Many breast cancer patients have different risk factors for the development of osteoporosis such as age or aromatase inhibitor therapy. The use of aromatase inhibitor in postmenopausal women can generate a harmful effect on bone mass and an augmentation in fracture risks. These musculoskeletal symptoms appear probably due to estrogen deficiency caused by aromatase inhibitor [431]. Vitamin D is a promising and effective approach to reduce the incidence and severity of arthralgia resulting from aromatase inhibitor treatment [186, 190, 191, 193]. Sometimes, even with the supplementation of 500–1.000 UI women present a vitamin D deficit [186, 431]. Khan et al. [190] successfully supplemented patients with high doses of vitamin D (50,000 IU per week) for several weeks to control joint pain and fatigue associated with letrozole (i.e., an aromatase inhibitor). Other authors achieve similar improvement with calcium and/or vitamin D supplementation [187, 192, 432].

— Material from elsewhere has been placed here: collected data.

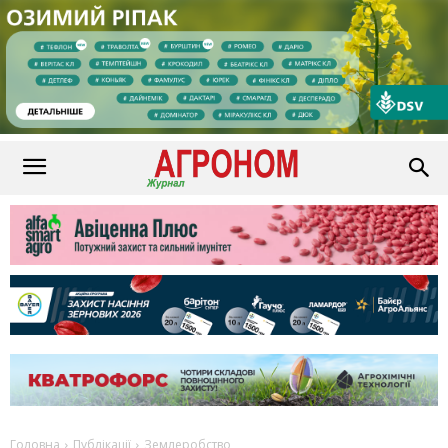
Головна
Публікації
Землеробство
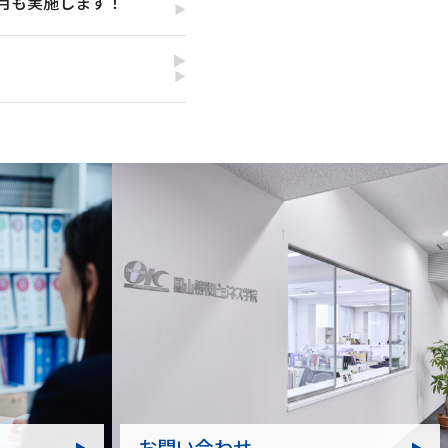
2月も実施します！
▶
▶
お問い合わせ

Amir and colleagues [188] explored the effects of high dose vitamin D3 (10,000 IU/day for 4 months) in breast cancer patients with bone metastases. In this phase 2 trial, the authors suggested the safety of supplementation but neither significant palliative benefit nor significant change in bone resorption occurred.

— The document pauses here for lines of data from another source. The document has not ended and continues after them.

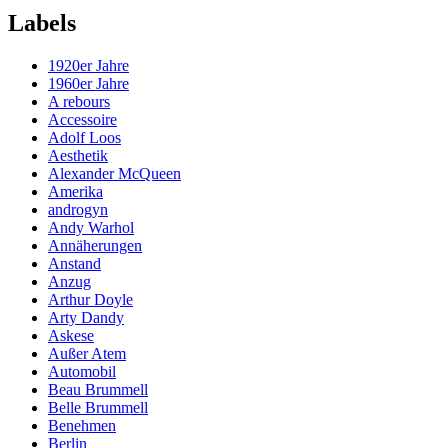
Labels
1920er Jahre
1960er Jahre
A rebours
Accessoire
Adolf Loos
Aesthetik
Alexander McQueen
Amerika
androgyn
Andy Warhol
Annäherungen
Anstand
Anzug
Arthur Doyle
Arty Dandy
Askese
Außer Atem
Automobil
Beau Brummell
Belle Brummell
Benehmen
Berlin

In breast cancer patients, whose bone density can be affected by chemotherapy-induce menopause and aromatase inhibitor, clinical practices guidelines recommend the supplementation not only with vitamin D but also with calcium [189]. Calcium is the most prevalent mineral in the body. Chung et al. reported no benefits for bone density or risk of fractures in breast cancer patients supplemented only with vitamin D and limited benefits for combination higher doses of vitamin D (>10 μg/day) with calcium (>1,000 mg) in noninstitutionalized individuals [433]. In a systematic review, results from trials point to insufficient calcium and vitamin D supplementation doses (i.e., 500–1500 mg for calcium and 200–1000 IU vitamin D) to prevent bone mineral density loss [189]. Vitamin D supplementation was associated with an improvement in bone loss if target serum levels of 30 ng/ml were achieved [194], but some negative results are also reported. Doses of 500–1500 mg calcium and 200–1000 IU vitamin D were not sufficient to prevent bone mineral loss [189]. Some of the studies reported associated calcium supplementation with the enhanced risk of cardiovascular disease, so future validated trials should be considered to evaluate the safety and efficacy of these regimens of supplementation in women undergoing breast cancer therapy. Another aspect to consider is the confounding factor in human trials. Deschasaux et al. found that body mass index and alcohol consumption may modify the effect of vitamin D on breast cancer risk, which can be the reason for discrepant results between studies [159].

There are very few randomized placebo-controlled trials that proved the efficacy, safety, and optimum dosage of vitamin D and calcium supplementation for cancer patients. Rohan et al. found no benefit in the administration of daily use of 1000 mg of calcium carbonate and 400 IU of vitamin D3 for 7 years, in postmenopausal women and the risk of benign proliferative breast disease [143]. The same study concluded that daily doses used were not associated with a protective effect related to breast cancer risk [144].

Vitamin D deficiency has also been linked with increased toxicity from bisphosphonate therapy, which can provoke hypocalcaemia [434]. Currently, researchers investigate the need to supplement vitamin D and calcium simultaneously with bisphosphonate therapy [435]. In a double-blind, randomized, placebo-controlled study, Rhee et al. proved the efficacy of combined alendronate (5 mg) and calcitriol (0.5 µg) to prevent bone loss due to aromatase inhibitor in Korean postmenopausal women with early breast cancer.

Despite the huge data from experimental and observational studies, a better understanding of the biologic effect of vitamin D in breast tissue and a more careful clinical design will be useful for making recommendations for vitamin D supplementation among breast cancer prevention or treatment.